Deadhouse Gates (Malazan Book of the Fallen, #2) by Steven Erikson
Short review, because, super busy.
Super short summary: Two young girls are being pushed by forces outside their control, to very different destinies although both end up in the holy desert Raraku. And Raraku is also the source of an uprising against the Malazan Empire, leading to a desperate chase across the land, as a charismatic warrior struggles to hold together a tiny force escorting an enormous march of refugees to something approaching safety. (And another two I think, major storylines which I'm not even going to mention.) Also, horse tribes, shapeshifters who are far from cuddly, and a running gag about bossy lapdogs.

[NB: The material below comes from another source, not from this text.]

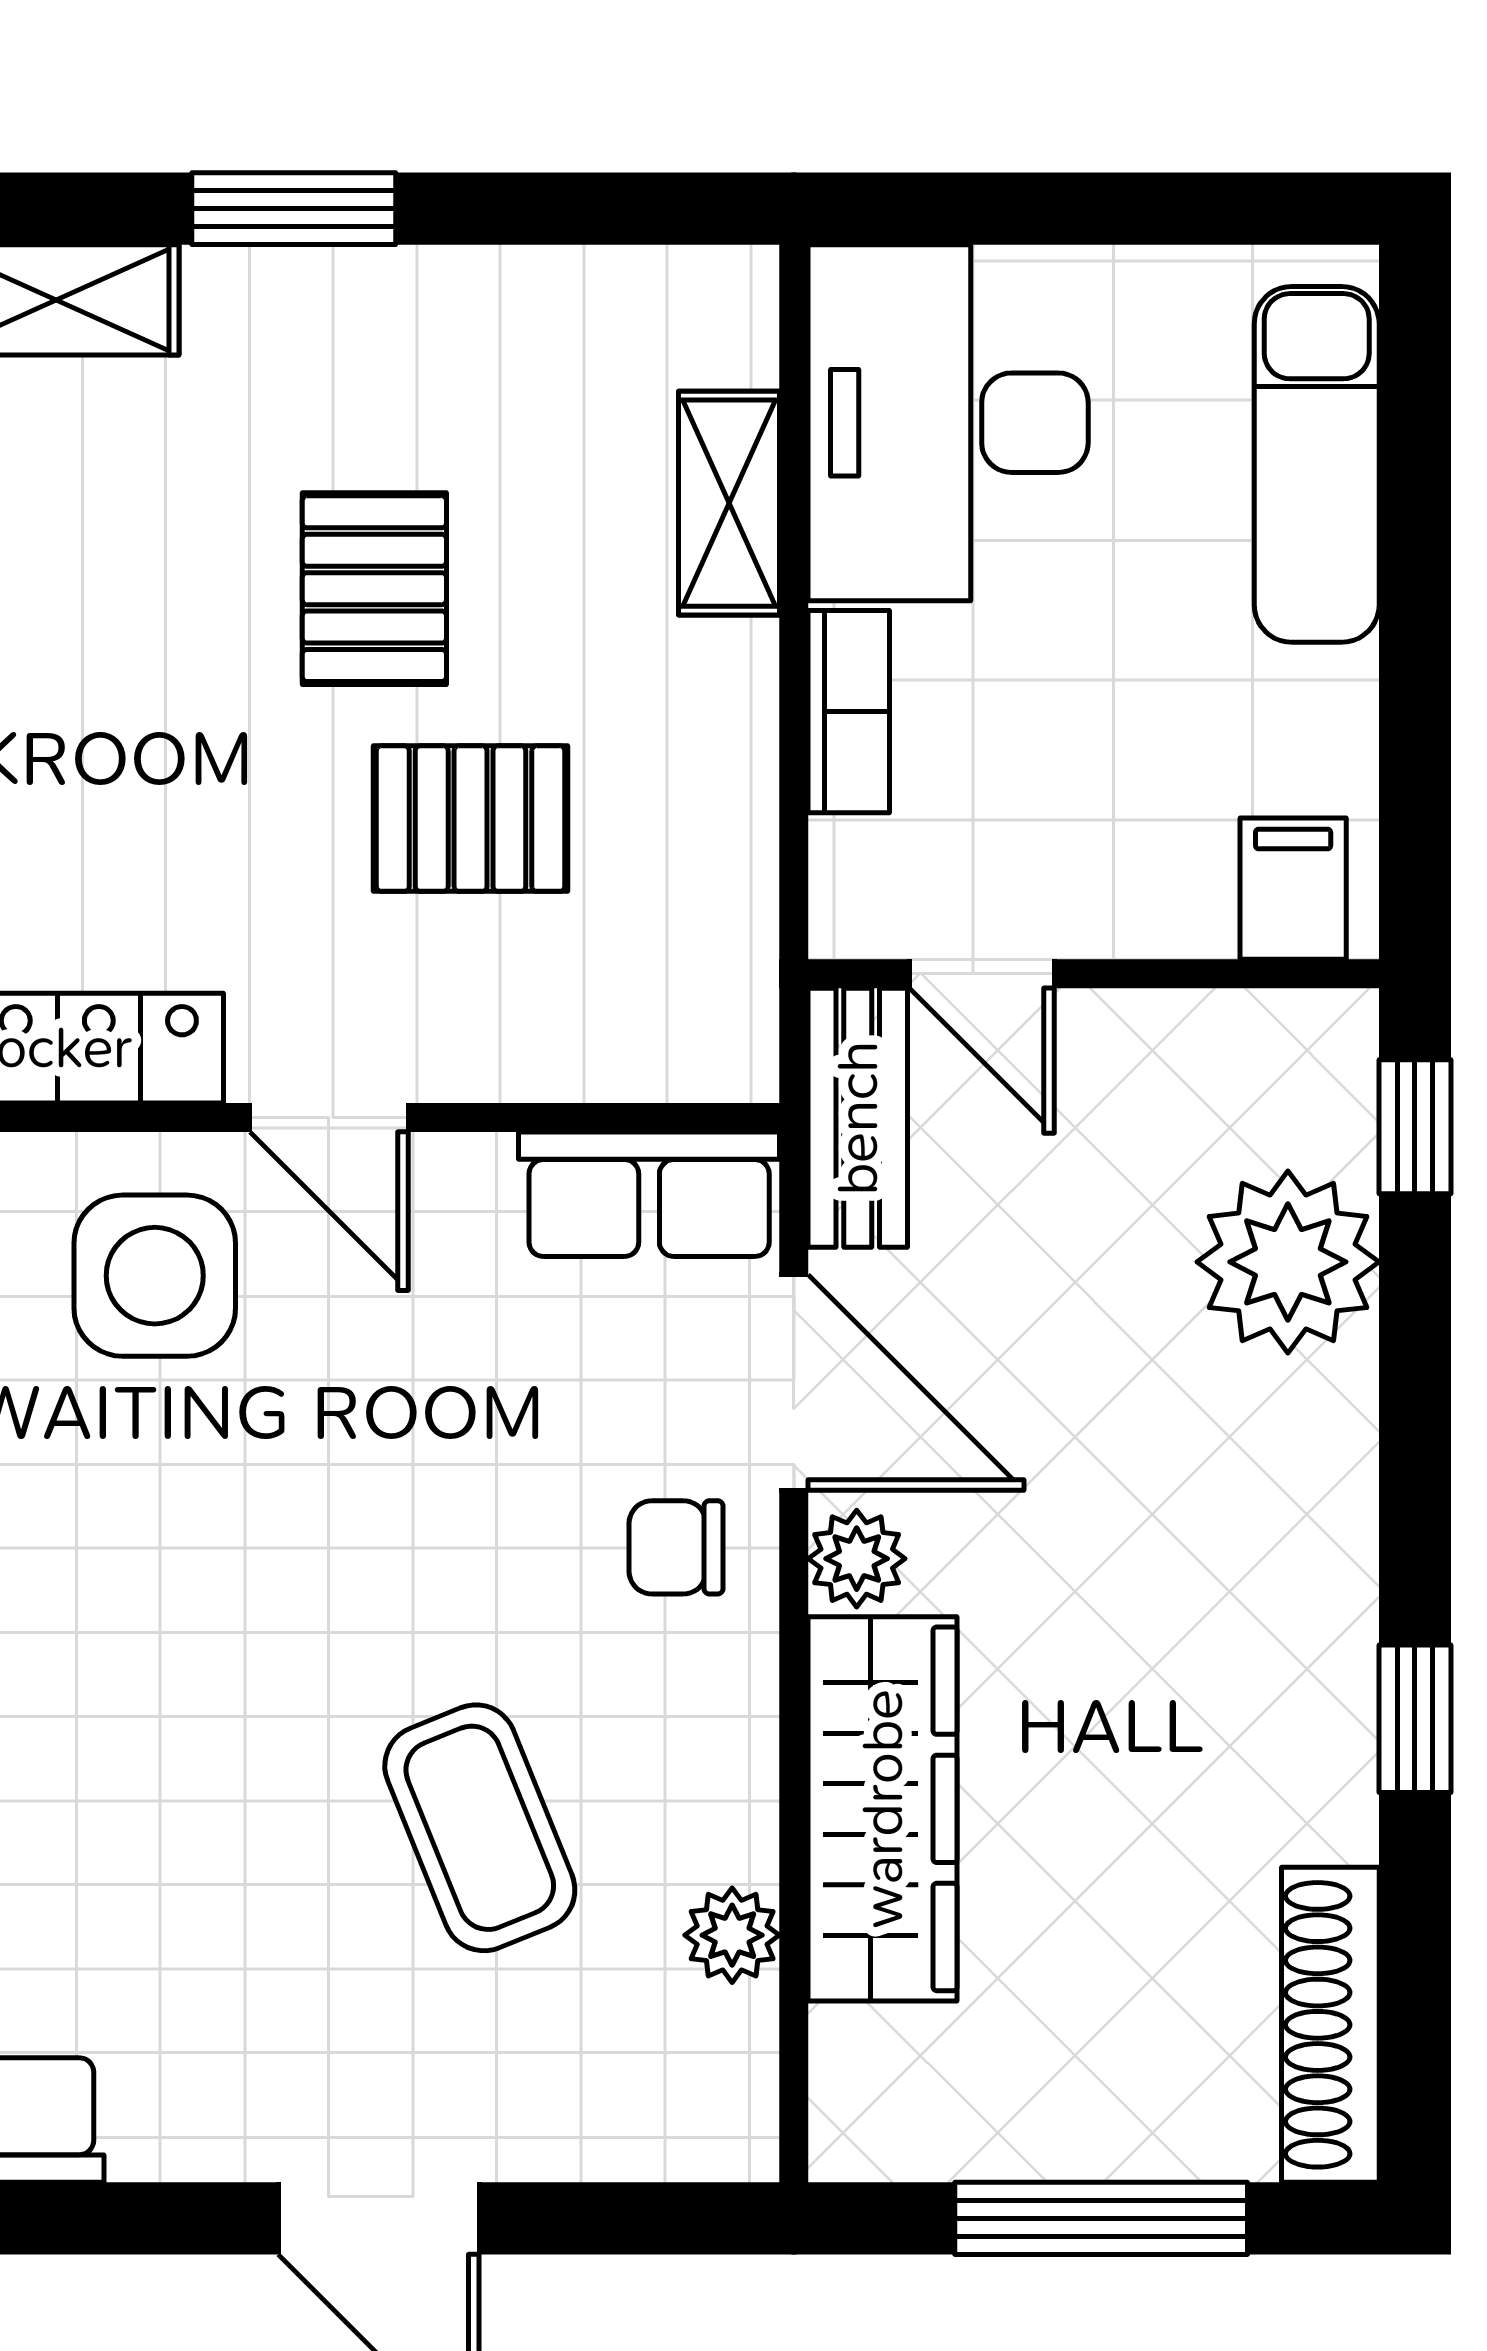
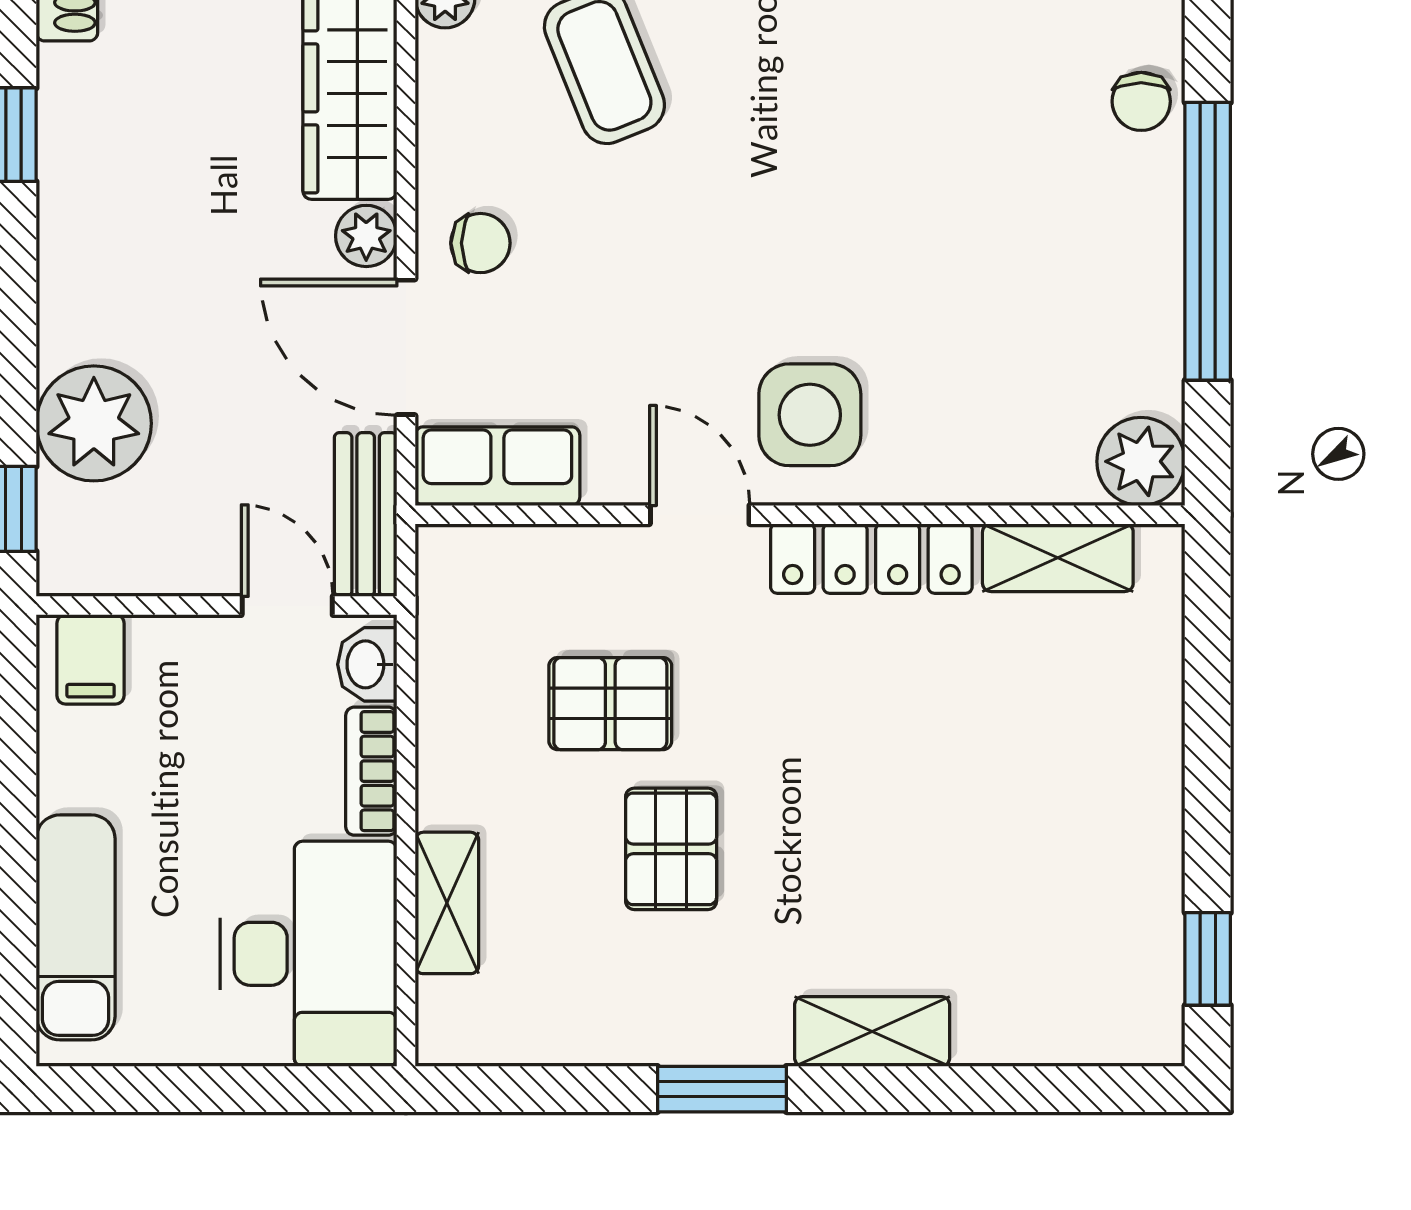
washbasin: (855, 881) -> (367, 664), added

I can still see the definite inheritance of Glen Cook here, and still loving it, but the writing is even tighter than in the first (not surprising with several years between the writing of them). Erikson is still the master of show, don't tell, but if you read closely he tells you a lot of stuff too, it's just so unobtrusive and often in throwaway dialogue, that you don't realise. And this is the only series in a long time where I've found reading the short poem or other snippets at the beginning of chapters is often a huge help in understanding what the heck is going on.
Still, it's a little jarring to find that in book 2 we're following a whole new cast of characters, because I did so fall in love with the bridgeburners in book 1. My grandfather was a sapper in WW2, so I completely get that "everything can be fixed by either blowing it up or building a new one out of sticks and twine" attitude and deadpan humour they have going on. Once you settle in though, the occasional cameo or rumour (misheard or not) about what the first book's characters are up to, despite making me miss them all over again, helps cement that this is an enormous world and we can necessarily only follow a little bit of it. I love that half the time the characters are operating with even less information than we the reader has, and they act like it, making decisions that look terrible in hindsight, but make sense.
I am loving these books, and although they do require a little more active close reading than most, I'm still not feeling that they are difficult. Rather I suspect these are books I will continue to re-read for years to come, and still pick up more and more every time.